#### WHAT THE TASK REQUIRES
Below are some records. Retype exactly the lines from the one containing "17: (682, 86, 3.55)" through the one containing "48: (857, 191, 4.69)", both included, skipping every picture.

#### SUPPLIED INFORMATION

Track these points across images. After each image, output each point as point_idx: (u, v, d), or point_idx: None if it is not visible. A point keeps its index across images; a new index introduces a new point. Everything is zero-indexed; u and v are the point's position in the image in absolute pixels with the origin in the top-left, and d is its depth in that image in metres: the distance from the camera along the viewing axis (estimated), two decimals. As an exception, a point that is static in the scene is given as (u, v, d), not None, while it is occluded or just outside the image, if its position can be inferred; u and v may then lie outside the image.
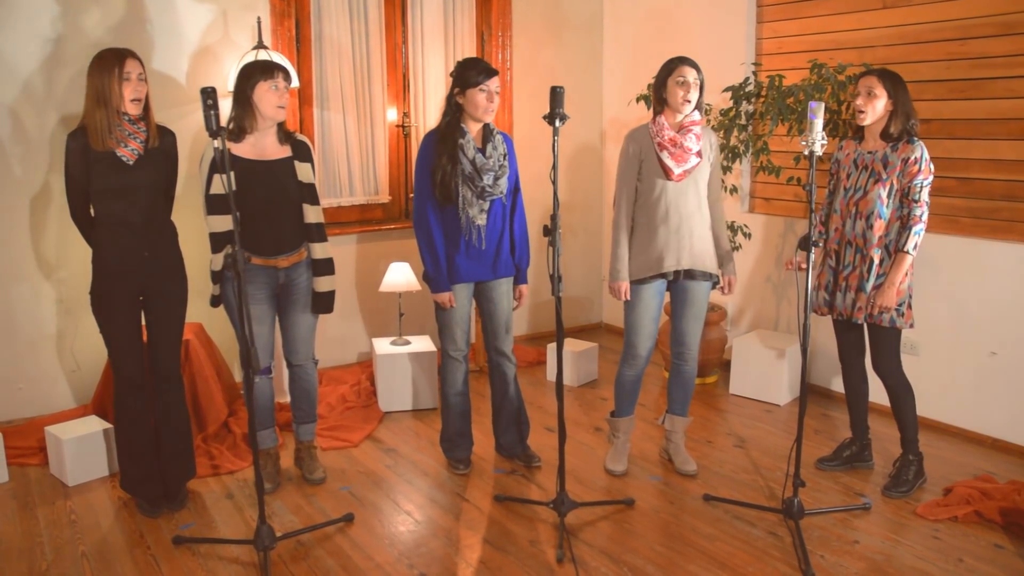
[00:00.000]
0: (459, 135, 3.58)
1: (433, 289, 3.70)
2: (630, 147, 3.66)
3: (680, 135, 3.58)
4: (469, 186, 3.59)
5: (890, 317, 3.55)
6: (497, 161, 3.64)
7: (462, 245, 3.65)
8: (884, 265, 3.54)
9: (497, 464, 4.03)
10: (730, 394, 4.95)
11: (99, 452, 3.88)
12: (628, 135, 3.71)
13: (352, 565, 3.16)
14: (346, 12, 5.08)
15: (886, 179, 3.50)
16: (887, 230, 3.53)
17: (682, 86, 3.55)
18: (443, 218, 3.66)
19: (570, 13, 5.93)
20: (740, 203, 5.24)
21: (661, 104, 3.65)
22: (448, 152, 3.57)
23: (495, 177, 3.62)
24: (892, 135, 3.51)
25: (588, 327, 6.31)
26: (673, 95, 3.57)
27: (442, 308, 3.73)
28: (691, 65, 3.58)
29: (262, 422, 3.74)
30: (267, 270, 3.54)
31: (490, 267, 3.73)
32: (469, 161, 3.57)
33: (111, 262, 3.37)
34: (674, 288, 3.76)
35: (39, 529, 3.44)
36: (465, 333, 3.81)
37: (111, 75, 3.21)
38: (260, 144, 3.50)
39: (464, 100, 3.57)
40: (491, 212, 3.67)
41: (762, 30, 5.09)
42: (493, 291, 3.79)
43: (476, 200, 3.61)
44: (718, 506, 3.59)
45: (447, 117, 3.63)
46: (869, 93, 3.51)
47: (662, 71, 3.63)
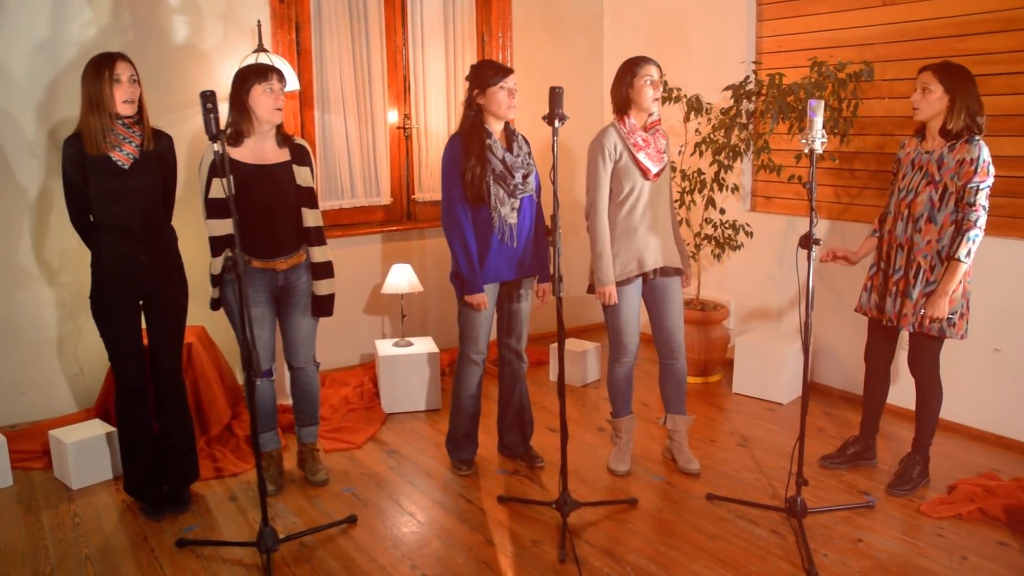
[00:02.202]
0: (485, 135, 3.59)
1: (467, 291, 3.66)
2: (604, 149, 3.62)
3: (650, 135, 3.61)
4: (501, 185, 3.59)
5: (939, 327, 3.45)
6: (524, 159, 3.66)
7: (494, 244, 3.64)
8: (936, 272, 3.42)
9: (500, 465, 4.03)
10: (733, 393, 4.95)
11: (102, 456, 3.89)
12: (599, 137, 3.66)
13: (355, 567, 3.16)
14: (346, 14, 5.09)
15: (939, 181, 3.39)
16: (940, 235, 3.41)
17: (652, 85, 3.56)
18: (474, 219, 3.64)
19: (570, 14, 5.93)
20: (741, 202, 5.24)
21: (628, 104, 3.63)
22: (476, 153, 3.57)
23: (524, 175, 3.64)
24: (951, 132, 3.39)
25: (590, 327, 6.30)
26: (643, 95, 3.58)
27: (474, 310, 3.71)
28: (655, 64, 3.60)
29: (264, 424, 3.74)
30: (266, 273, 3.55)
31: (518, 265, 3.73)
32: (499, 160, 3.58)
33: (109, 266, 3.38)
34: (650, 286, 3.77)
35: (43, 533, 3.45)
36: (487, 336, 3.81)
37: (102, 78, 3.22)
38: (258, 148, 3.50)
39: (485, 100, 3.58)
40: (521, 210, 3.68)
41: (762, 28, 5.09)
42: (517, 290, 3.81)
43: (508, 198, 3.61)
44: (721, 505, 3.59)
45: (469, 119, 3.63)
46: (924, 89, 3.41)
47: (625, 72, 3.61)
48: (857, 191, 4.69)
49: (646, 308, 3.84)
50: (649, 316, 3.86)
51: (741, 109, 4.77)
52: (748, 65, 5.03)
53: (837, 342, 4.73)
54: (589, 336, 5.91)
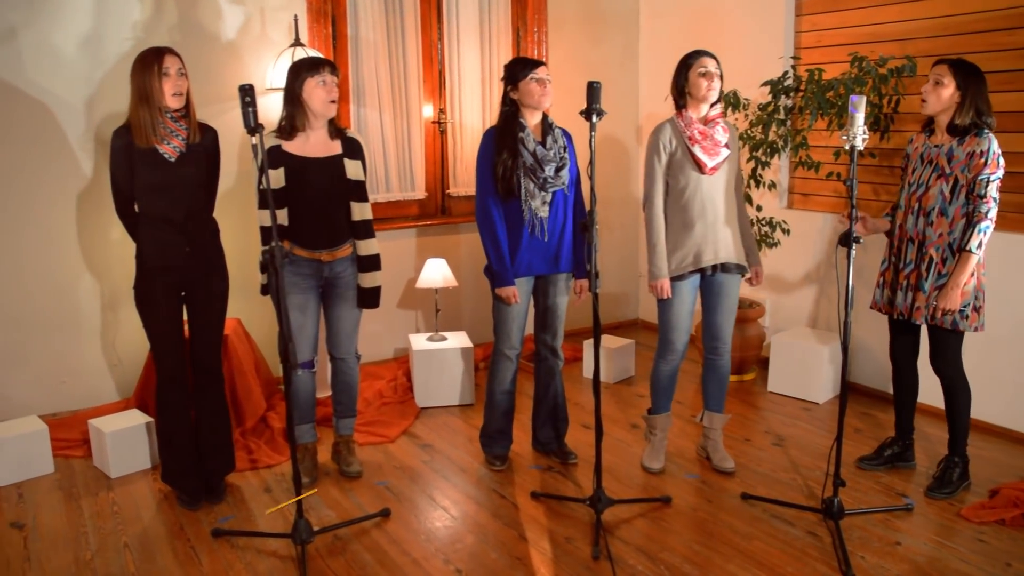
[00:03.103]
0: (518, 129, 3.61)
1: (497, 284, 3.69)
2: (660, 143, 3.63)
3: (708, 128, 3.56)
4: (531, 178, 3.60)
5: (952, 319, 3.45)
6: (557, 153, 3.65)
7: (524, 238, 3.65)
8: (947, 265, 3.44)
9: (534, 460, 4.02)
10: (768, 392, 4.90)
11: (141, 445, 3.94)
12: (655, 132, 3.67)
13: (389, 560, 3.17)
14: (382, 9, 5.10)
15: (949, 174, 3.41)
16: (951, 228, 3.42)
17: (705, 76, 3.53)
18: (505, 213, 3.66)
19: (606, 9, 5.90)
20: (778, 199, 5.18)
21: (684, 98, 3.63)
22: (508, 146, 3.60)
23: (556, 168, 3.63)
24: (958, 127, 3.41)
25: (624, 323, 6.28)
26: (698, 87, 3.55)
27: (505, 303, 3.72)
28: (711, 56, 3.57)
29: (302, 416, 3.77)
30: (312, 263, 3.59)
31: (552, 260, 3.73)
32: (530, 153, 3.59)
33: (153, 257, 3.42)
34: (708, 282, 3.73)
35: (83, 519, 3.51)
36: (521, 330, 3.80)
37: (151, 72, 3.26)
38: (310, 141, 3.54)
39: (519, 94, 3.62)
40: (553, 204, 3.67)
41: (801, 23, 5.03)
42: (552, 285, 3.80)
43: (538, 192, 3.61)
44: (756, 505, 3.56)
45: (504, 115, 3.67)
46: (936, 82, 3.40)
47: (681, 65, 3.61)
48: (896, 188, 4.61)
49: (701, 302, 3.82)
50: (702, 310, 3.84)
51: (779, 105, 4.72)
52: (787, 60, 4.97)
53: (874, 341, 4.66)
54: (623, 332, 5.88)
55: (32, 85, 4.19)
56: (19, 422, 3.99)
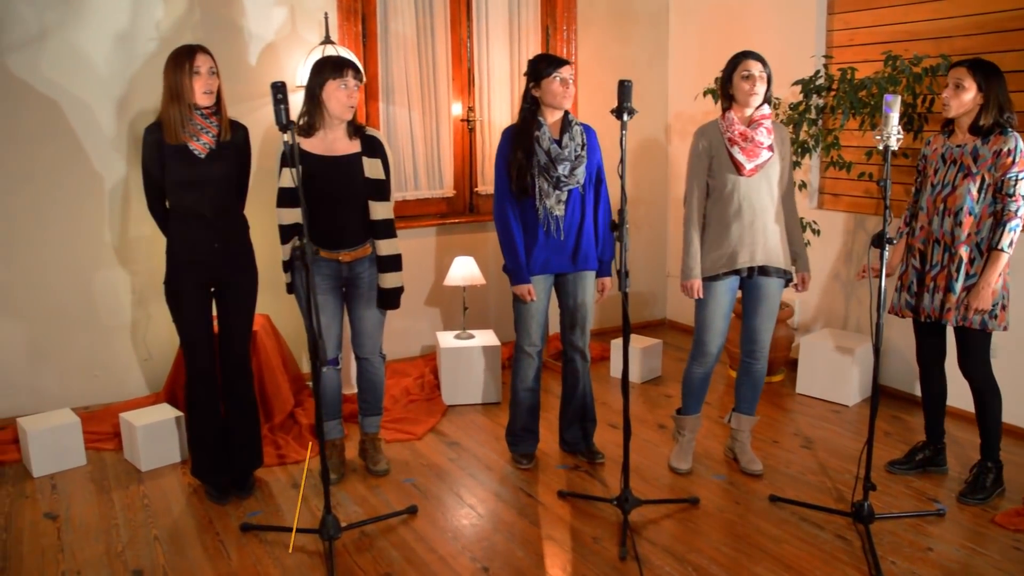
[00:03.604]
0: (535, 128, 3.61)
1: (513, 281, 3.70)
2: (700, 143, 3.62)
3: (751, 129, 3.53)
4: (545, 176, 3.60)
5: (981, 319, 3.41)
6: (573, 151, 3.64)
7: (540, 236, 3.65)
8: (975, 264, 3.40)
9: (560, 460, 4.02)
10: (796, 393, 4.86)
11: (171, 439, 3.98)
12: (698, 131, 3.66)
13: (416, 557, 3.18)
14: (412, 7, 5.11)
15: (976, 173, 3.37)
16: (978, 227, 3.39)
17: (747, 80, 3.50)
18: (521, 210, 3.67)
19: (636, 7, 5.87)
20: (808, 199, 5.13)
21: (728, 100, 3.60)
22: (523, 145, 3.61)
23: (571, 167, 3.62)
24: (982, 128, 3.37)
25: (652, 323, 6.25)
26: (739, 89, 3.52)
27: (522, 301, 3.73)
28: (756, 58, 3.53)
29: (329, 413, 3.78)
30: (331, 263, 3.59)
31: (569, 258, 3.72)
32: (544, 152, 3.59)
33: (183, 253, 3.45)
34: (747, 285, 3.70)
35: (115, 512, 3.55)
36: (541, 327, 3.80)
37: (183, 70, 3.29)
38: (328, 139, 3.53)
39: (540, 92, 3.62)
40: (569, 202, 3.67)
41: (833, 21, 4.98)
42: (573, 284, 3.78)
43: (552, 191, 3.61)
44: (784, 507, 3.53)
45: (524, 112, 3.67)
46: (957, 85, 3.37)
47: (727, 66, 3.59)
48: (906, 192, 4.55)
49: (740, 305, 3.79)
50: (741, 313, 3.82)
51: (810, 104, 4.67)
52: (818, 59, 4.92)
53: (904, 344, 4.61)
54: (651, 332, 5.86)
55: (66, 84, 4.24)
56: (53, 414, 4.04)
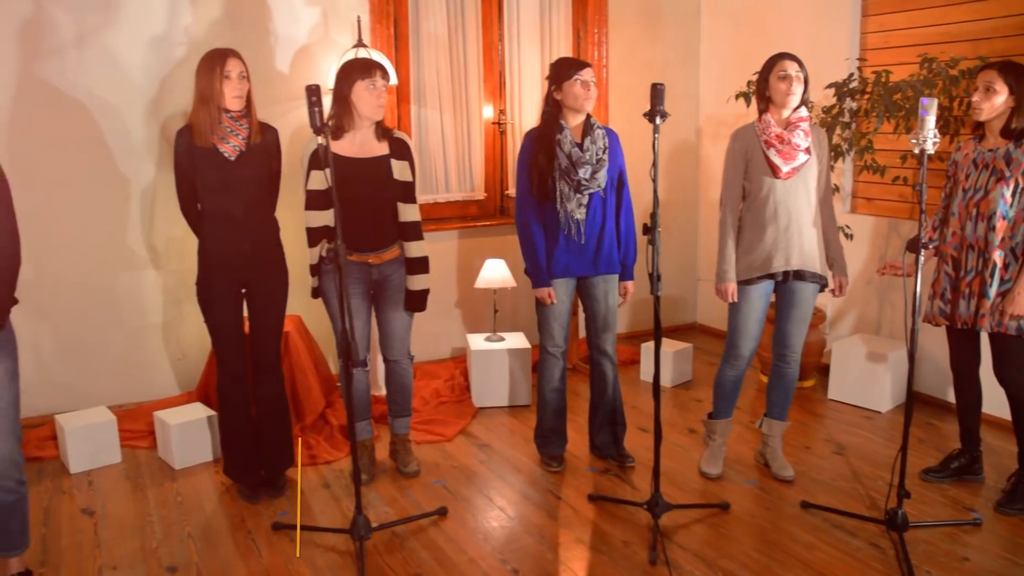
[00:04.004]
0: (556, 131, 3.61)
1: (534, 284, 3.72)
2: (736, 145, 3.59)
3: (787, 132, 3.50)
4: (566, 180, 3.60)
5: (1017, 325, 3.36)
6: (595, 155, 3.63)
7: (561, 240, 3.66)
8: (1010, 270, 3.36)
9: (590, 463, 4.01)
10: (828, 399, 4.81)
11: (204, 438, 4.02)
12: (734, 134, 3.64)
13: (446, 558, 3.19)
14: (443, 9, 5.13)
15: (1010, 177, 3.32)
16: (1012, 231, 3.34)
17: (784, 80, 3.48)
18: (543, 213, 3.67)
19: (667, 9, 5.85)
20: (841, 203, 5.08)
21: (765, 102, 3.57)
22: (545, 149, 3.61)
23: (592, 170, 3.61)
24: (1014, 131, 3.33)
25: (682, 327, 6.23)
26: (776, 91, 3.50)
27: (543, 304, 3.73)
28: (792, 59, 3.51)
29: (358, 414, 3.79)
30: (360, 266, 3.61)
31: (591, 262, 3.72)
32: (565, 155, 3.59)
33: (215, 254, 3.49)
34: (781, 289, 3.67)
35: (149, 509, 3.59)
36: (564, 329, 3.80)
37: (213, 74, 3.32)
38: (357, 142, 3.55)
39: (562, 95, 3.61)
40: (590, 206, 3.66)
41: (867, 24, 4.92)
42: (595, 288, 3.78)
43: (573, 194, 3.61)
44: (816, 514, 3.50)
45: (545, 115, 3.67)
46: (987, 88, 3.33)
47: (764, 68, 3.57)
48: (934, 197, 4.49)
49: (774, 309, 3.76)
50: (774, 317, 3.79)
51: (844, 108, 4.63)
52: (852, 62, 4.87)
53: (938, 350, 4.55)
54: (681, 336, 5.83)
55: (100, 88, 4.30)
56: (89, 412, 4.10)
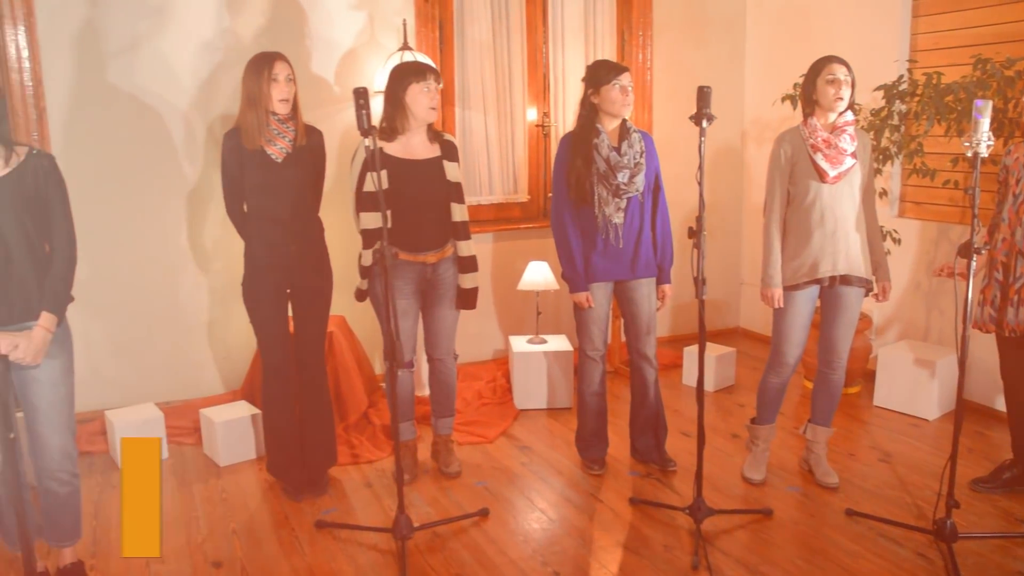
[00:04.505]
0: (593, 135, 3.60)
1: (571, 289, 3.72)
2: (781, 149, 3.55)
3: (834, 136, 3.46)
4: (604, 184, 3.59)
5: None
6: (632, 159, 3.62)
7: (599, 244, 3.65)
8: None
9: (631, 466, 4.00)
10: (874, 406, 4.74)
11: (248, 436, 4.08)
12: (779, 137, 3.60)
13: (487, 559, 3.20)
14: (488, 13, 5.16)
15: None
16: None
17: (832, 84, 3.44)
18: (580, 218, 3.67)
19: (712, 11, 5.81)
20: (889, 207, 5.01)
21: (811, 105, 3.54)
22: (582, 153, 3.60)
23: (630, 175, 3.61)
24: None
25: (725, 331, 6.18)
26: (824, 94, 3.46)
27: (580, 308, 3.73)
28: (841, 63, 3.47)
29: (402, 414, 3.82)
30: (415, 266, 3.63)
31: (628, 266, 3.71)
32: (603, 159, 3.58)
33: (261, 256, 3.53)
34: (826, 294, 3.63)
35: (195, 504, 3.65)
36: (603, 333, 3.80)
37: (261, 77, 3.37)
38: (410, 144, 3.59)
39: (599, 99, 3.61)
40: (628, 210, 3.65)
41: (918, 24, 4.84)
42: (633, 291, 3.76)
43: (612, 199, 3.60)
44: (861, 522, 3.44)
45: (582, 119, 3.67)
46: None
47: (810, 71, 3.53)
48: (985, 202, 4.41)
49: (819, 315, 3.73)
50: (819, 323, 3.75)
51: (893, 110, 4.56)
52: (902, 64, 4.80)
53: (989, 357, 4.44)
54: (724, 340, 5.78)
55: (153, 89, 4.39)
56: (137, 408, 4.19)
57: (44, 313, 2.71)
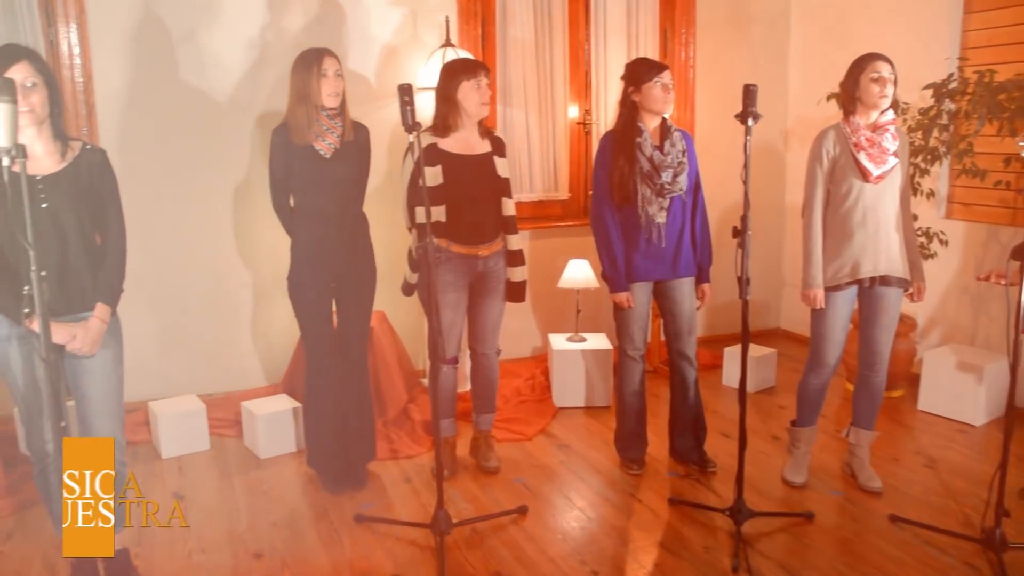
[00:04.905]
0: (636, 133, 3.58)
1: (611, 289, 3.70)
2: (823, 147, 3.51)
3: (876, 135, 3.41)
4: (648, 184, 3.56)
5: None
6: (675, 158, 3.60)
7: (641, 243, 3.63)
8: None
9: (670, 467, 3.97)
10: (918, 410, 4.65)
11: (288, 429, 4.11)
12: (819, 136, 3.55)
13: (525, 557, 3.19)
14: (530, 10, 5.15)
15: None
16: None
17: (877, 82, 3.38)
18: (621, 217, 3.65)
19: (756, 9, 5.75)
20: (936, 208, 4.92)
21: (853, 103, 3.48)
22: (625, 152, 3.58)
23: (674, 174, 3.59)
24: None
25: (765, 332, 6.11)
26: (868, 92, 3.40)
27: (620, 308, 3.71)
28: (885, 60, 3.41)
29: (444, 411, 3.83)
30: (468, 259, 3.65)
31: (670, 266, 3.69)
32: (647, 159, 3.55)
33: (307, 250, 3.56)
34: (866, 295, 3.58)
35: (236, 496, 3.69)
36: (643, 332, 3.78)
37: (310, 72, 3.39)
38: (463, 139, 3.62)
39: (640, 97, 3.58)
40: (671, 210, 3.63)
41: (970, 21, 4.74)
42: (674, 291, 3.74)
43: (655, 198, 3.58)
44: (906, 528, 3.38)
45: (623, 117, 3.65)
46: None
47: (853, 68, 3.47)
48: None
49: (858, 315, 3.67)
50: (859, 324, 3.70)
51: (942, 109, 4.48)
52: (952, 61, 4.70)
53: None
54: (764, 341, 5.72)
55: (202, 85, 4.45)
56: (180, 400, 4.24)
57: (99, 304, 2.76)
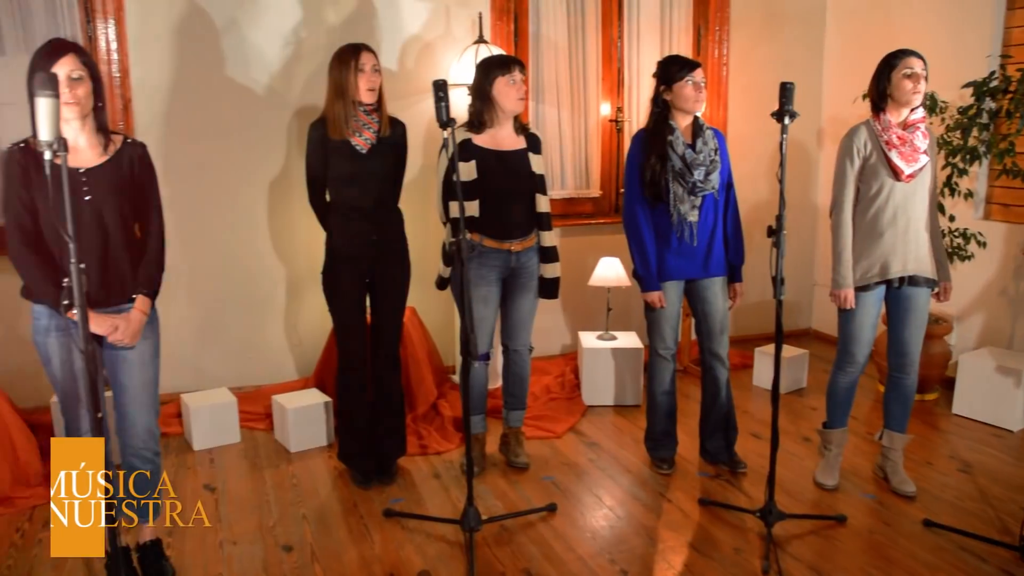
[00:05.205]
0: (668, 132, 3.56)
1: (643, 288, 3.68)
2: (854, 145, 3.47)
3: (908, 132, 3.37)
4: (680, 182, 3.54)
5: None
6: (708, 156, 3.58)
7: (673, 242, 3.61)
8: None
9: (700, 467, 3.94)
10: (952, 414, 4.59)
11: (319, 423, 4.13)
12: (849, 133, 3.51)
13: (554, 554, 3.19)
14: (564, 7, 5.13)
15: None
16: None
17: (910, 78, 3.34)
18: (653, 216, 3.63)
19: (790, 6, 5.69)
20: (974, 209, 4.84)
21: (884, 100, 3.44)
22: (657, 150, 3.56)
23: (706, 172, 3.56)
24: None
25: (796, 332, 6.06)
26: (901, 89, 3.36)
27: (651, 307, 3.69)
28: (918, 56, 3.37)
29: (474, 407, 3.84)
30: (501, 254, 3.65)
31: (701, 264, 3.66)
32: (679, 157, 3.53)
33: (343, 246, 3.58)
34: (895, 295, 3.54)
35: (266, 489, 3.72)
36: (674, 331, 3.76)
37: (348, 67, 3.42)
38: (498, 135, 3.62)
39: (672, 96, 3.57)
40: (703, 208, 3.61)
41: (1013, 18, 4.66)
42: (706, 290, 3.71)
43: (687, 196, 3.56)
44: (940, 534, 3.34)
45: (655, 115, 3.63)
46: None
47: (884, 64, 3.43)
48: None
49: (886, 316, 3.63)
50: (887, 325, 3.66)
51: (983, 108, 4.41)
52: (994, 59, 4.62)
53: (1081, 368, 4.29)
54: (795, 342, 5.67)
55: (240, 80, 4.48)
56: (212, 393, 4.28)
57: (140, 296, 2.79)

#### RESULT OF THIS EXERCISE
17: (682, 86, 3.55)
18: (443, 218, 3.66)
19: (570, 13, 5.93)
20: (740, 203, 5.24)
21: (661, 104, 3.65)
22: (448, 152, 3.57)
23: (495, 177, 3.62)
24: (892, 135, 3.51)
25: (588, 327, 6.31)
26: (673, 95, 3.57)
27: (442, 308, 3.73)
28: (691, 65, 3.58)
29: (262, 422, 3.74)
30: (267, 270, 3.54)
31: (490, 267, 3.73)
32: (469, 161, 3.57)
33: (111, 262, 3.37)
34: (674, 288, 3.76)
35: (39, 529, 3.44)
36: (465, 333, 3.81)
37: (111, 75, 3.21)
38: (260, 144, 3.50)
39: (464, 100, 3.57)
40: (491, 212, 3.67)
41: (762, 30, 5.09)
42: (493, 291, 3.79)
43: (476, 200, 3.61)
44: (718, 506, 3.59)
45: (447, 117, 3.63)
46: (869, 93, 3.51)
47: (662, 71, 3.63)
[00:02.202]
0: (485, 135, 3.59)
1: (467, 291, 3.66)
2: (604, 149, 3.62)
3: (650, 135, 3.61)
4: (501, 185, 3.59)
5: (939, 327, 3.45)
6: (524, 159, 3.66)
7: (494, 244, 3.64)
8: (936, 272, 3.42)
9: (500, 465, 4.03)
10: (733, 393, 4.95)
11: (102, 456, 3.89)
12: (599, 137, 3.66)
13: (355, 567, 3.16)
14: (346, 14, 5.09)
15: (939, 181, 3.39)
16: (940, 235, 3.41)
17: (652, 85, 3.56)
18: (474, 219, 3.64)
19: (570, 14, 5.93)
20: (741, 202, 5.24)
21: (628, 104, 3.63)
22: (476, 153, 3.57)
23: (524, 175, 3.64)
24: (951, 132, 3.39)
25: (590, 327, 6.30)
26: (643, 95, 3.58)
27: (474, 310, 3.71)
28: (655, 64, 3.60)
29: (264, 424, 3.74)
30: (266, 273, 3.55)
31: (518, 265, 3.73)
32: (499, 160, 3.58)
33: (109, 266, 3.38)
34: (650, 286, 3.77)
35: (43, 533, 3.45)
36: (487, 336, 3.81)
37: (102, 78, 3.22)
38: (258, 148, 3.50)
39: (485, 100, 3.58)
40: (521, 210, 3.68)
41: (762, 28, 5.09)
42: (517, 290, 3.81)
43: (508, 198, 3.61)
44: (721, 505, 3.59)
45: (469, 119, 3.63)
46: (924, 89, 3.41)
47: (625, 72, 3.61)
48: (857, 191, 4.69)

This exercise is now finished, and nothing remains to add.